The EUR/USD is on a tear this morning on the back of shockingly weak Chicago PMI numbers. The currency pair soared above 1.31, taking out stops above 1.3120 and then 1.3150. For the Federal Reserve, who meets later this week, the continual disappointment in U.S. data weakens the case for tapering asset purchases. We don’t expect the discussion about varying QE to make its way into this month’s FOMC statement but when the minutes are released, we should see less support and more skepticism about changing the country’s asset purchase program. As a result, the U.S. dollar has traded lower against all of the major currencies this morning with USD/JPY dropping to its lowest level in nearly 2 weeks.

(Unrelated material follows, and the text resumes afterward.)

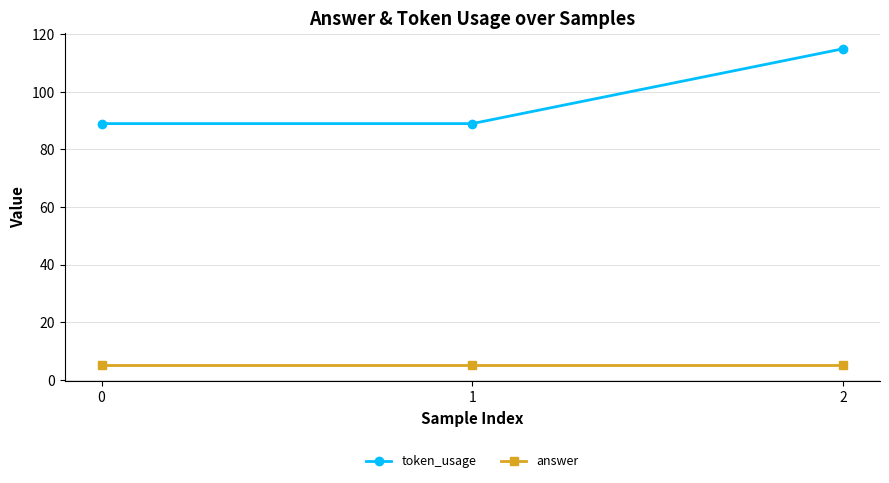

The value of token_usage at 0 is 33. True or false?

False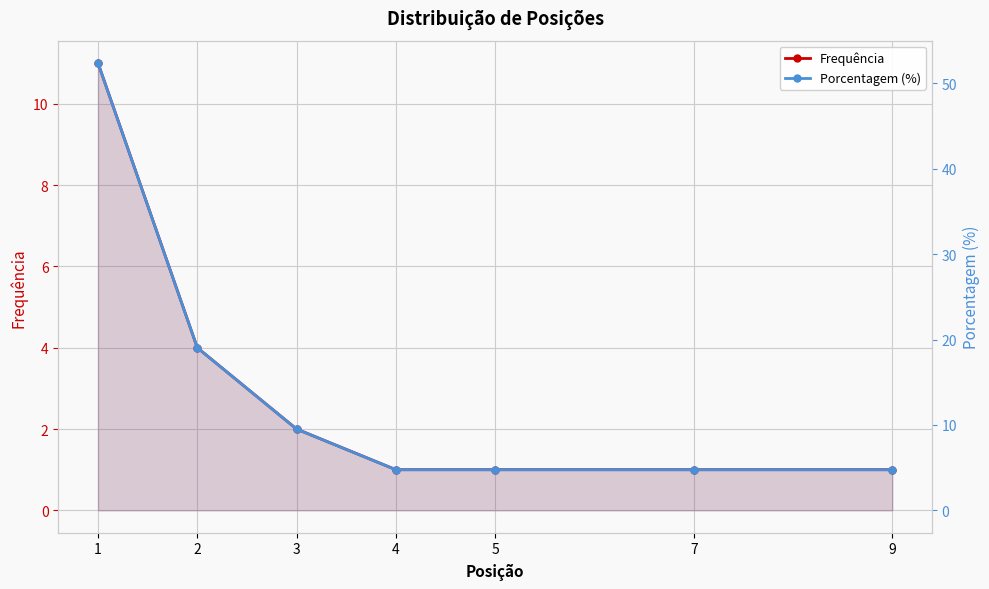

What is the difference between the maximum and minimum values in the Porcentagem (%) series?

47.6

According to the latest report, manufacturing conditions in the Chicago region contracted for the first time in 3.5 years. The index dropped to 49.0 from 52.4 in the month of April hitting its lowest level since September 2009. A reading as weak as the one we have seen today reminds us of recessionary conditions and while one monthly release doesn’t make a trend the data confirms that the pace of the U.S. recovery has slowed. The activity reading was so weak that investors completely ignored the jump in consumer confidence reported 15 minutes later. According to the conference board, consumer sentiment hit its highest level in 7 months, which should have been good news for the greenback but this is a sentiment indicator whereas the Chicago PMI index is an activity indicator and therefore a more reliable reflection of how the U.S. economy is doing. Between the drop in the Chicago PMI, Philly Fed and Empire State manufacturing surveys, we are also looking at a potential miss in tomorrow’s ISM manufacturing report.
Up North, the Canadian economy expanded by 0.3% in the month of February, matching the upwardly revised pace of growth enjoyed in January. On an annualized basis, this brought GDP up to 1.7% from 1.1%, which helped to drive the Canadian dollar sharply higher against all of the major currencies. The outperformance of the Canadian economy and the recent rebound in oil prices should help the loonie sustain its gains with USD/CAD aiming for a test of parity (1.0).